SB 276, written and submitted by State Sen. Quinton Ross, last week passed its first challenge with a 7-1-1 vote in the Governmental Affairs Committee where it originated. It will now go to the state senate floor for debate, probably within the next few months. If it passes the senate vote, it goes to the full legislature. A win there sends it to the governor's desk to be signed into law or vetoed.
The process may be deliberative and time-consuming, but one-page bill itself is simple in concept and in language. The synopsis: "This bill would expressly allow any state entity to use open source software in lieu of proprietary software whenever feasible."
SB 276: A simple reminder
That's it. Just a reminder to IT decision-makers on the public payroll not to forget open source when the time comes to spend taxpayers' dollars for software.
As benign as it appears, bills like this one invariably bring loud opposition in every jurisdiction from lobbyists who are paid -- and paid very well -- to watch these things as they progress. In most cases, the proprietary software industry wants to make sure that the tables aren't tipped unfairly so that open source gets preferential treatment from government. Funny, open source promoters are contending they want the same, exact thing.
So, if fairness is what everybody wants, why all the controversy? "We just don't want open source to be 'more equal' than proprietary software," said Mike Wendy, a lobbyist with the Computer Technology Industry Association in Washington, D.C. CompTIA is an industry lobbying consortium of 290 software companies with strong backing of Microsoft and Intel, and it describes itself as an impartial industry watchdog association.
Open source software is becoming the topic of an increasing number of proposed U.S. laws. California (with its proposed Digital Software Security Act), Oregon, Oklahoma, Texas, Virginia, and Massachussetts have been in the legislative process at different levels, mostly in efforts to improve public awareness of open source software as a viable alternative for use in government agency IT systems.

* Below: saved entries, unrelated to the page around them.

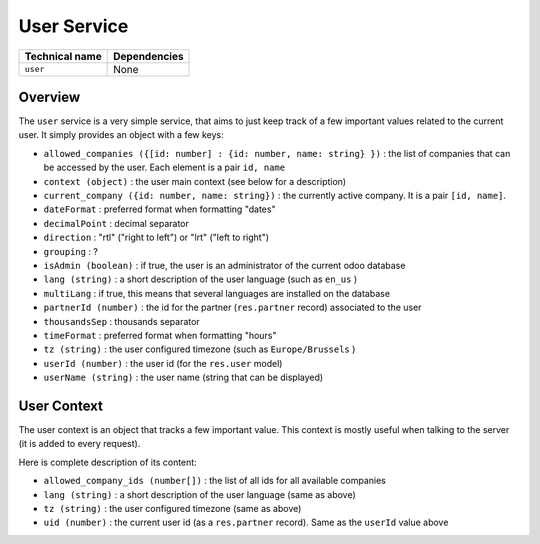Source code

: 
User Service
============

.. list-table::
   :header-rows: 1

   * - Technical name
     - Dependencies
   * - ``user``
     - None

Overview
--------

The ``user`` service is a very simple service, that aims to just keep track of a
few important values related to the current user. It simply provides an object
with a few keys:


* ``allowed_companies ({[id: number] : {id: number, name: string} })`` : the list of companies that can be
  accessed by the user. Each element is a pair ``id, name``
* ``context (object)`` : the user main context (see below for a description)
* ``current_company ({id: number, name: string})`` : the currently active company. It is a
  pair ``[id, name]``.
* ``dateFormat`` : preferred format when formatting "dates"
* ``decimalPoint`` : decimal separator
* ``direction`` : "rtl" ("right to left") or "lrt" ("left to right")
* ``grouping`` : ?
* ``isAdmin (boolean)`` : if true, the user is an administrator of the current
  odoo database
* ``lang (string)`` : a short description of the user language (such as ``en_us`` )
* ``multiLang`` : if true, this means that several languages are installed on the database
* ``partnerId (number)`` : the id for the partner (\ ``res.partner`` record) associated to the user
* ``thousandsSep`` : thousands separator
* ``timeFormat`` : preferred format when formatting "hours"
* ``tz (string)`` : the user configured timezone (such as ``Europe/Brussels`` )
* ``userId (number)`` : the user id (for the ``res.user`` model)
* ``userName (string)`` : the user name (string that can be displayed)

User Context
------------

The user context is an object that tracks a few important value. This context is
mostly useful when talking to the server (it is added to every request).

Here is complete description of its content:


* ``allowed_company_ids (number[])`` : the list of all ids for all available
  companies
* ``lang (string)`` : a short description of the user language (same as above)
* ``tz (string)`` : the user configured timezone (same as above)
* ``uid (number)`` : the current user id (as a ``res.partner`` record). Same as the
  ``userId`` value above
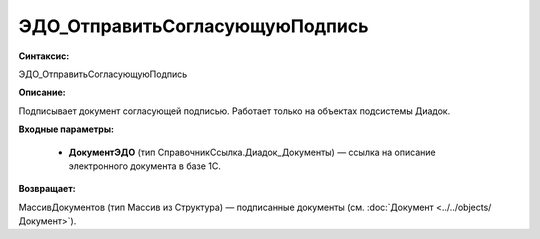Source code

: ЭДО_ОтправитьСогласующуюПодпись
=============================================

**Синтаксис:**

ЭДО_ОтправитьСогласующуюПодпись

**Описание:**

Подписывает документ согласующей подписью. Работает только на объектах подсистемы Диадок.

**Входные параметры:**

      * **ДокументЭДО** (тип СправочникСсылка.Диадок_Документы) — ссылка на описание электронного документа в базе 1С.

**Возвращает:**

МассивДокументов (тип Массив из Структура) — подписанные документы (см. :doc:`Документ <../../objects/Документ>`).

In January, the state of Massachusetts Information Technology Division finalized a new open standards IT policy which outlines acquisition guidelines for the future and gives the vendor community -- including open source software companies -- fair and open opportunity to compete for contracts.
Largo: Already all open source
A while back, the city of Largo, Fla. decided to go completely open source in its city IT system. As budgets get tighter, other public agencies are following suit around the nation.
How did this newest bill get started?
"Before I was elected, I was the principal of a magnet school with a technology component here in Montgomery," Ross told NewsForge. "We needed computers for the kids, we had none at all. So, the technology teacher and myself went to the business community and got 80 older computers donated for classrooms. That was a start, but then we looked around at office software. We saw the licensing costs, then decided to go with OpenOffice ... we saved about $10,000 for the school by going that way.
"That was a lot of money saved for only one school," Ross said. "Of course, we know the trade-offs involved with whatever you do. But in this day of tightening budgets and improving open source software, we have to look seriously at what is available.
"The reason for writing this bill is that we need to make people think out of the box. We think that this is what all public agencies should be aware of. Getting the word out about the alternatives is what this is about. We want to make sure that all software alternatives get equal treatment when it comes to awarding contracts or spending public funds. No one vendor should get any preferential treatment," Ross said.
Right now, the state finance office is running Red Hat Linux and is happy with it, Ross said. So there is already proof in the Alabama pudding.
Ross: Realistic about the political process
Ross is realistic about the chances for his bill to actually make it into the books as law. "As far as the bill itself is concerned, it's a long road ahead. We got good support in the Governmental Affairs committee, but it will be tough to get it through the senate with all the other issues we have to deal with on a daily basis. Frankly, for most people, the kind of software the state buys isn't a top priority issue."
Ross heard immediately from people outside the state on this bill. CompTIA was one of the first to ring. "We'll listen to what they have to say, and we might need to amend the language a bit. But all of this serves to bring awareness, that's our main goal," Ross said. "All the discussion is good."
CompTIA says it strives for equality for all in these cases, just as open-source advocates do.
"We just think that legislation like this is unnecessary," Wendy said. "IT administrators are already quite aware of the choices out there, if they're doing their jobs correctly. They don't need a law to tell them that open source software -- or any sort of software -- should be considered for use in a system. We think the whole thing is a waste of time and effort."
Wendy said he thinks calling specific attention to open source software in a bill like SB 276 unfairly gives a de facto advantage to open source. "When it is called out like that, is makes it look like open source is 'more equal' than proprietary software, and that impression shouldn't be out there," he said.
Wendy said that there are about 70 similar iniatitives at various levels of process all over the world. "They are certainly becoming more and more common at this point," he said, "but they will eventually slow down as things get settled."